É aula de Química.
Ele deveria estar em sala - realmente deveria - considerando que o período de avaliações está logo ali e é o último ano e ele meio que precisa muito da nota, portanto, ao que ele caminha afoito até a quadra de cabeça baixa e o capuz cobrindo parte do rosto feito um perdedor, todo braços e pernas, há esse constrangimento persistente ardendo bem na garganta que o deixa ligeiramente paranóico e ofegante, embora a hiperconsciência do F iminente não seja motivação suficiente a ponto de fazê-lo voltar. Não mesmo.
Na impetuosidade de sua juventude tudo é rapidamente empurrado para debaixo do tapete ao chegar nas arquibancadas, no entanto, porque Louis está lá. Bebendo café e fumando seu cigarro, com a luz do sol se derramando nele, um livro no colo - Sartre, ele supõe pela capa - e aquele casaco igual ao de Oscar Wilde, aparenta não se dar conta da presença embaraçosa de Harry ao seu lado.
"Tenho um copo pra você", Louis anuncia de repente e o encara, com um sorriso de lado que sempre faz parecer que ele guarda um segredo, o que pode ser, no mínimo, bastante intimidador. "Milkshake."
É uma das manhãs que ele se sente generoso, então.
Harry quase vibra com os pedacinhos congelados de morango na língua, "Uau, valeu."
É difícil apontar o exato momento que isso começou entre eles.
Com uma mão do destino, talvez, Harry, que havia saído para fumar um baseado escondido durante o intervalo, encontrou Louis deitado sobre a arquibancada dos fundos num evidente estupor alcoólico. Ele tinha olhos cansados, enterrados no fundo das órbitas, pálpebras pesadas e contraídas até que sua face tencionou em vago reconhecimento, forçando-o a se recompor. Harry não pensou muito quando ofereceu a ele um trago e empenhou-se a ouvir atentamente Louis questionar sem parar a origem da existência e a materialidade da alma (noutra ocasião, ele revelaria estar louco de ácido), sangrando sua própria solidão enquanto o menino temia a excitação florescendo no estômago por aquele completo desconhecido que tinha saído direto de seus sonhos, com aquelas costeletas estilo anos 70, usando miçangas no pescoço e a calça boca de sino com listras feito uma maldita estrela do rock, às nove de uma terça cinzenta.
E, bem, foi natural aquilo se repetindo nas semanas seguintes num acordo silencioso, Harry sacrificando seu boletim impecável pelo filho esquisitão da diretora, esgueirando-se em qualquer oportunidade só para transar no laboratório desativado do quarto andar, retornando com o cabelo desgrenhado e marcas por todo lugar; marcas que ele exibe orgulhosamente, pois assim como os desenhos com rastros de psicodelia que Louis rabisca em seu caderno quando entediado (junto de poemas particularmente coléricos), elas também são um tipo de manifestação artística divina e ele é mesmo uma puta por servir de tela nas mãos sábias do homem dele.
"Não vai me perguntar?"
Há uma pausa.
Harry se esforça um pouco, o cenho inteiro franze em tentativa, os cachos cor de chocolate caindo e tocando as bochechas rosadas, "Por que está sem óculos?"

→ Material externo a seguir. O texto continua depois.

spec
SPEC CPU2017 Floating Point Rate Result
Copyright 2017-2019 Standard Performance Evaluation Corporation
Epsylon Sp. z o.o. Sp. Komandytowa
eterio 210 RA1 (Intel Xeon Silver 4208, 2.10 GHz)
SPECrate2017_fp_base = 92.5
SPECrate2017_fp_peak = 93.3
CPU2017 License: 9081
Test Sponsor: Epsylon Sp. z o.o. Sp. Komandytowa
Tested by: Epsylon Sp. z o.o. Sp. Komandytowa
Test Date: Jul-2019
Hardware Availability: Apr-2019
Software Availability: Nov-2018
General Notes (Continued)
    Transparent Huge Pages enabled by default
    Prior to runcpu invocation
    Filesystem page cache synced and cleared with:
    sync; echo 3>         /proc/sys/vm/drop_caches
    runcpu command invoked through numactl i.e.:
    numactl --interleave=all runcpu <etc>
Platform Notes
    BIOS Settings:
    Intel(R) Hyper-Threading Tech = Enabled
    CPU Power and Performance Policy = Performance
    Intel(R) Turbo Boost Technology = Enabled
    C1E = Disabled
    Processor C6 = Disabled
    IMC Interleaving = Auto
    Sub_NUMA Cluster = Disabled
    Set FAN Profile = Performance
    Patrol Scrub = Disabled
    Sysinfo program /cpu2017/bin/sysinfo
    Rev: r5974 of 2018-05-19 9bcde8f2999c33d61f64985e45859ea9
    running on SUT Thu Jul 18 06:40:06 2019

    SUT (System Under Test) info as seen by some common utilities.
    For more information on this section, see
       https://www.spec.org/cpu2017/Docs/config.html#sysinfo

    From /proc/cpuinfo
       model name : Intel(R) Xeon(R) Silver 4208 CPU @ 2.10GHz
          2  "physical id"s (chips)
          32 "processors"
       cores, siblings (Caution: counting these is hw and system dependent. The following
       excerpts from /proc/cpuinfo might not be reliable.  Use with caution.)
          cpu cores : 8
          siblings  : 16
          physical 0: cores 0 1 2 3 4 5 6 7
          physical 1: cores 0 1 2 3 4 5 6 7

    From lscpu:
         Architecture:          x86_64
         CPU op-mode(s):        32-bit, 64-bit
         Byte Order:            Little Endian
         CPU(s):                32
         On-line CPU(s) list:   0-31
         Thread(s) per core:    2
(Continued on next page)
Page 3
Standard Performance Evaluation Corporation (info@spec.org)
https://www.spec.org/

"Não gosto que os óculos, um objeto sem vida, sejam uma extensão do meu corpo. Antes, era desconfortável não enxergar, daí descobri uma certa paz em ver sem nitidez, como se eu estivesse num quadro de Monet. Vejo beleza na imprecisão das formas", ele encerra e lança um olhar arrogante na direção de Harry, com o cigarro entre os dedos esqueléticos queimando forte demais pelo sopro do vento. "Mas não é sobre isso. Estou falando do meu bom humor."
"Esse é um dos seus testes? Porque eu não quero encorajar outro extenso monólogo seu sobre a minha superficialidade e a efemeridade das emoções. Não é mais sexy - tipo, sério, nunca mais vou ter uma ereção se você fizer isso de novo."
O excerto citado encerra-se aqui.